→ **What this task involves**
Search the listing below for lines that hold the word "down", and report only how many there are.

→ **Data for analysis**
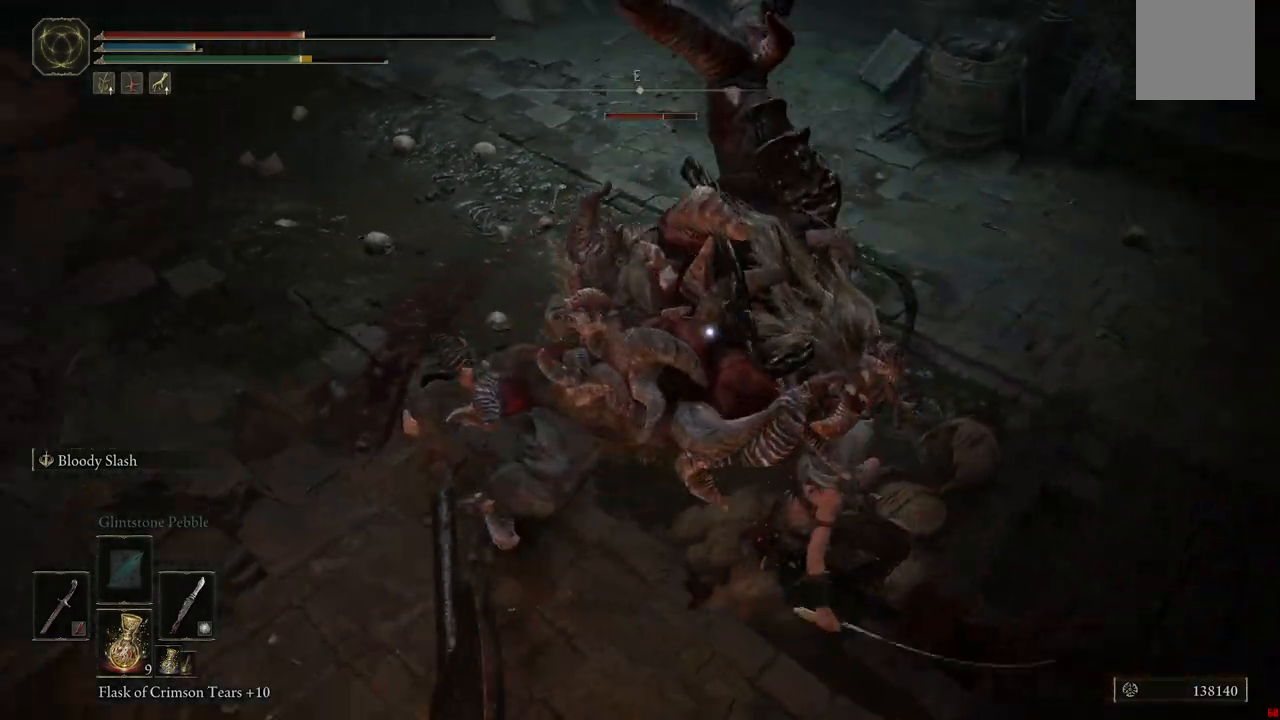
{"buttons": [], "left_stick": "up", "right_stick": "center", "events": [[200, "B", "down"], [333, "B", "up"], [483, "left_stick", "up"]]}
---
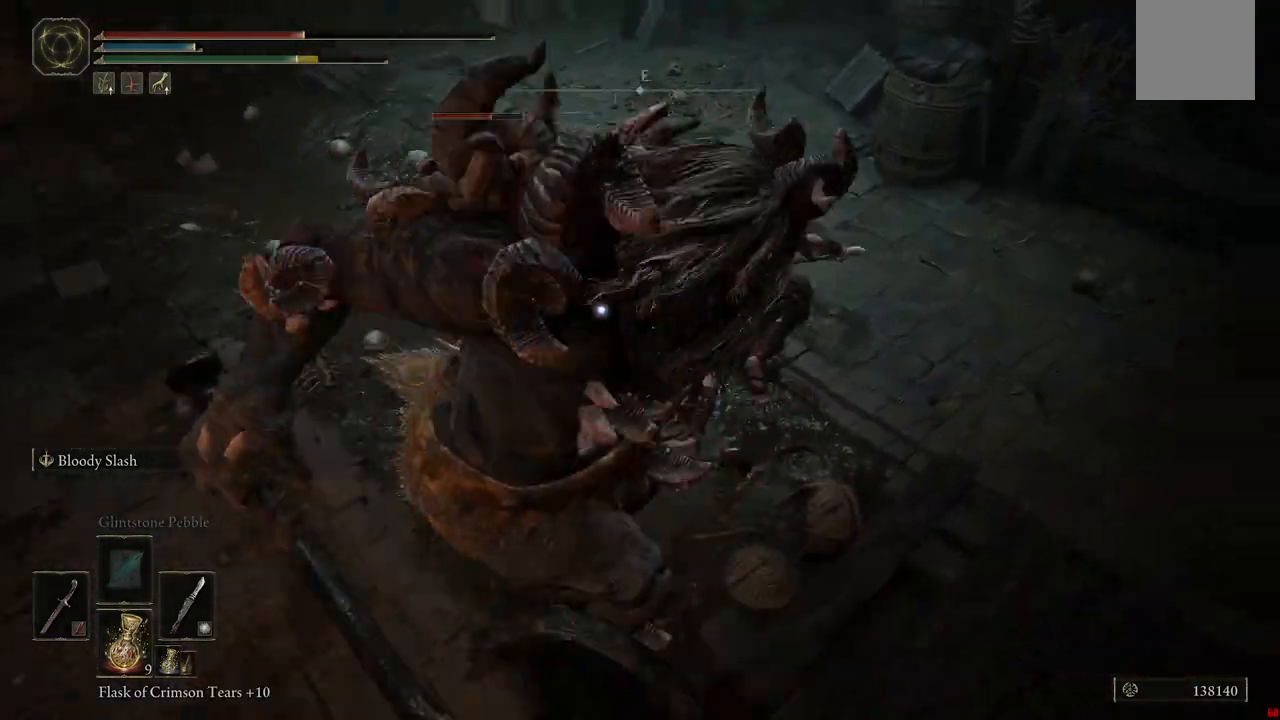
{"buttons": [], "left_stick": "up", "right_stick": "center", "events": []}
* * *
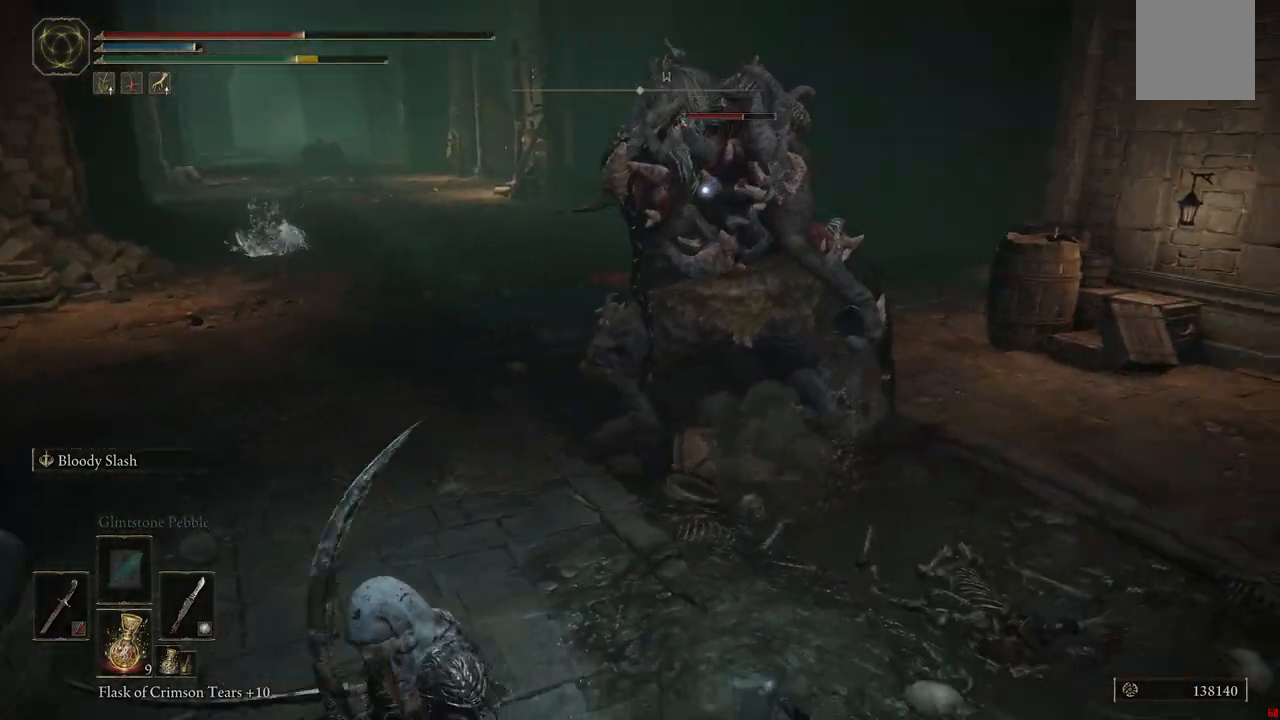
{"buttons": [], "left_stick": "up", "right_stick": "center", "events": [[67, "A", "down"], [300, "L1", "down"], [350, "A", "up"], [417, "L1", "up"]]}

→ **Answer box**
2